The pivots that turn a bare search term into a timed, corroborated event:

  • Match the term against file-access artifacts. If a user searched passwords.xlsx and that filename later appears in RecentDocs or in the LNK files in Recent\, you have connected intent (the search) to action (the open), and the file-access side carries real timestamps.
  • Match against navigation artifacts. A search for a folder name followed by a manually entered path shows up in TypedPaths; a hostname or URL search may correlate with browser history or TypedURLs. See the typedpaths and typedurls plugin notes for those MRUs and their decode.
  • Use the rank-0 timestamp as an anchor. The one real time you have — the most recent search — anchors the top of the list. Everything below it is older, in known order. Combine that with timestamped neighbours to bracket when the earlier searches plausibly occurred.

Tools

  • RegRipper's wordwheelquery plugin.

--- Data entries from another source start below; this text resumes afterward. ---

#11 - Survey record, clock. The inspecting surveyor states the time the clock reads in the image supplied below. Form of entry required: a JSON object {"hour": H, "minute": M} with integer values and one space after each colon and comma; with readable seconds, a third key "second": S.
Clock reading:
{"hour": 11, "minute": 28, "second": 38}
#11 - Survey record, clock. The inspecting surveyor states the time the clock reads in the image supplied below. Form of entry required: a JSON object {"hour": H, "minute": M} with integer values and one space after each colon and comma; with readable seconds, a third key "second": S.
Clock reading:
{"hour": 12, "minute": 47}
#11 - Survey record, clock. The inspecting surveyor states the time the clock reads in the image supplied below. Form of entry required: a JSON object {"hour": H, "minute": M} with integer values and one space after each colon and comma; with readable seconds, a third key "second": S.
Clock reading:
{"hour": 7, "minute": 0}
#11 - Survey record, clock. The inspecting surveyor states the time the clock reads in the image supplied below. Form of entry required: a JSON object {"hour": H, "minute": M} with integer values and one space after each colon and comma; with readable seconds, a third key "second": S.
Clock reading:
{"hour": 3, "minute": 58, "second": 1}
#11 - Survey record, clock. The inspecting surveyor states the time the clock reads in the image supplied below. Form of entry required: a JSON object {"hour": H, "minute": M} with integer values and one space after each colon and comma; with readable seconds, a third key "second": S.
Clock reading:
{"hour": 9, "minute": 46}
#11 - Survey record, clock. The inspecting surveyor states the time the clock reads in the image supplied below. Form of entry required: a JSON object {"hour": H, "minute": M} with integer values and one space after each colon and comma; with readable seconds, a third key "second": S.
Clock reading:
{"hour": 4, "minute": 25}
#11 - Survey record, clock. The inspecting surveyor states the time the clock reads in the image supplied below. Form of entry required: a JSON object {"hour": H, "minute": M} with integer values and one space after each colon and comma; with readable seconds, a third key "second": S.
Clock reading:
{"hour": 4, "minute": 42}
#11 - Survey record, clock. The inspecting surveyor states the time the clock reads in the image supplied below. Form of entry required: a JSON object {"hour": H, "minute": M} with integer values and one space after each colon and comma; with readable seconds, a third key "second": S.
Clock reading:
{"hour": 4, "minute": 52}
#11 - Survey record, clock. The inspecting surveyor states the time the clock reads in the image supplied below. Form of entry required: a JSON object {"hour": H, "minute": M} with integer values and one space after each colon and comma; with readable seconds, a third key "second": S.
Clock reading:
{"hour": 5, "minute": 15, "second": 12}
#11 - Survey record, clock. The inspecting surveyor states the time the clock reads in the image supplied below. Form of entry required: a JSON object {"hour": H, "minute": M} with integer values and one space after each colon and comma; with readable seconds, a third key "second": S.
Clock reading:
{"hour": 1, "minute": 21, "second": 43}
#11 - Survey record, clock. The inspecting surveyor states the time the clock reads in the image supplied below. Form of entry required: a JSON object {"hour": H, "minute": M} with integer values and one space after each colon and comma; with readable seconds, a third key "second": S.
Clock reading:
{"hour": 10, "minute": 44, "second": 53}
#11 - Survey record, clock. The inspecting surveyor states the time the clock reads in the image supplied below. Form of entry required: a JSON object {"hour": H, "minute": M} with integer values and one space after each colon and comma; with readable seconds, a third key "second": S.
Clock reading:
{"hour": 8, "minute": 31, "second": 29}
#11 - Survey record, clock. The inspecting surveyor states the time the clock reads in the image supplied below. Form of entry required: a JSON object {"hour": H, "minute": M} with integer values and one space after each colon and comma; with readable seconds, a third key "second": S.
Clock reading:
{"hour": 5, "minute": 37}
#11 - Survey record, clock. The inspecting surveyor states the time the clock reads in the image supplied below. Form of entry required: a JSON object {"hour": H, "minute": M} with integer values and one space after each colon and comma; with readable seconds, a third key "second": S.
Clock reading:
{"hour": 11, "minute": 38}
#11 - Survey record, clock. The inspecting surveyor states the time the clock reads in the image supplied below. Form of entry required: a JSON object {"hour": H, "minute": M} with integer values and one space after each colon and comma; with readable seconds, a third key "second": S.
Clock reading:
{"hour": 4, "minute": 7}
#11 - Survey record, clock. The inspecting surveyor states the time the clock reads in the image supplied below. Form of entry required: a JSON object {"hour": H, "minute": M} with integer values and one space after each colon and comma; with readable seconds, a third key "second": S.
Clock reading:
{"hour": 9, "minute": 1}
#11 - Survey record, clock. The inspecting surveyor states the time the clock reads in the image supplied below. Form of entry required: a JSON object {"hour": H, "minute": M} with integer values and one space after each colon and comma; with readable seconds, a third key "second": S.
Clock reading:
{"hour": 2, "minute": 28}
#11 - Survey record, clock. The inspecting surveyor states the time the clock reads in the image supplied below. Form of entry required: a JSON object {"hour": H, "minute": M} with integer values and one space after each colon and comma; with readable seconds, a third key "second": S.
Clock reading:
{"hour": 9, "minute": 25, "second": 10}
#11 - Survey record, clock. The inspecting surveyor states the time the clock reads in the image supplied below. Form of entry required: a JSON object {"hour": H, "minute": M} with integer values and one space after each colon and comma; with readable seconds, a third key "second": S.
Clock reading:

Reads the WordWheelQuery key, decodes the numbered UTF-16 values into terms, and orders them by MRUListEx. The classic output lists the terms in MRU order with the key LastWrite. Read the plugin source to confirm exactly which fields it surfaces on your RegRipper version.
  • Eric Zimmerman's RECmd with a WordWheelQuery batch file produces the same Explorer search history in CSV.
  • The parser on this site decodes WordWheelQuery in the tree view: it filters to the numbered values, pulls each UTF-16 term, resolves the MRU rank from the shared MRUListEx decoder, and — correctly — dates only the rank-0 term with the key's LastWrite. You can analyze NTUSER.DAT in your browser without uploading the hive anywhere.

For the broader set of NTUSER plugins this one sits alongside, see the RegRipper plugins reference.

The bottom line

WordWheelQuery answers a question almost nothing else on the system does cleanly: what was this user searching for, in their own words, and in what order? It is the Explorer search history, decoded from numbered UTF-16 values and ordered by MRUListEx, and its forensic strength is showing intent — the term the user typed before they acted, including searches that found nothing. It answers "when" for exactly one term: the most recent, dated by the key LastWrite. Read the terms for what the user wanted, use the MRU order for sequence, lean on the single rank-0 timestamp as your anchor, and pivot to RecentDocs, the Recent\ LNK files, and the navigation MRUs for the timing this artifact does not keep. Used that way, WordWheelQuery puts a user's own search words into your timeline. Used as if every term carried the key's LastWrite, it puts a wrong time in your report.